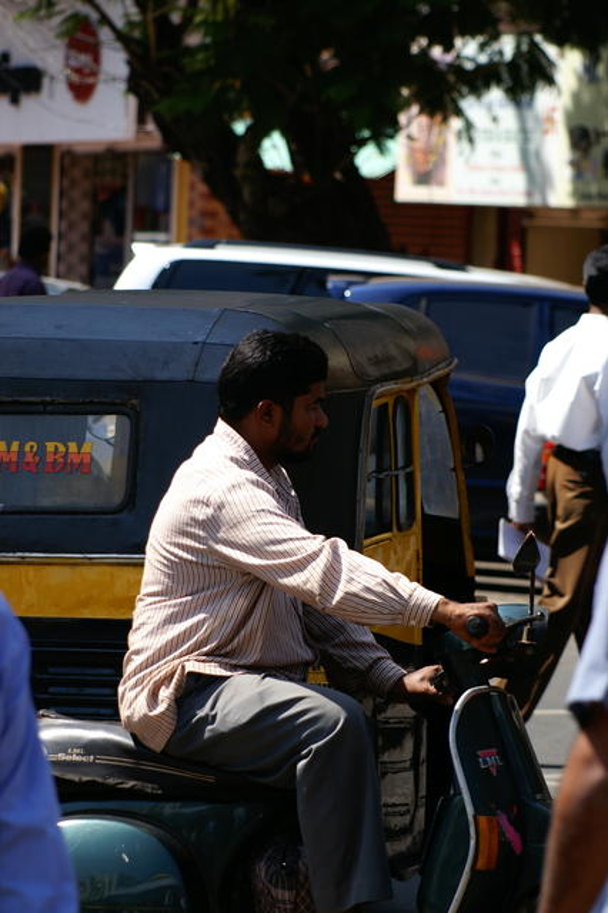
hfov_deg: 6.5
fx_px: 5325
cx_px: 304
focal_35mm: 210
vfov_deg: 9.8
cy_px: 456
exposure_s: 1/800
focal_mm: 140
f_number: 5.6
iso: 200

•••••

WORK ORDER:
Please retype the material in full, exactly as it reads, apart from the images.

RESPONSE BELOW:
hfov_deg: 6.5
fx_px: 5325
cx_px: 304
focal_35mm: 210
vfov_deg: 9.8
cy_px: 456
exposure_s: 1/800
focal_mm: 140
f_number: 5.6
iso: 200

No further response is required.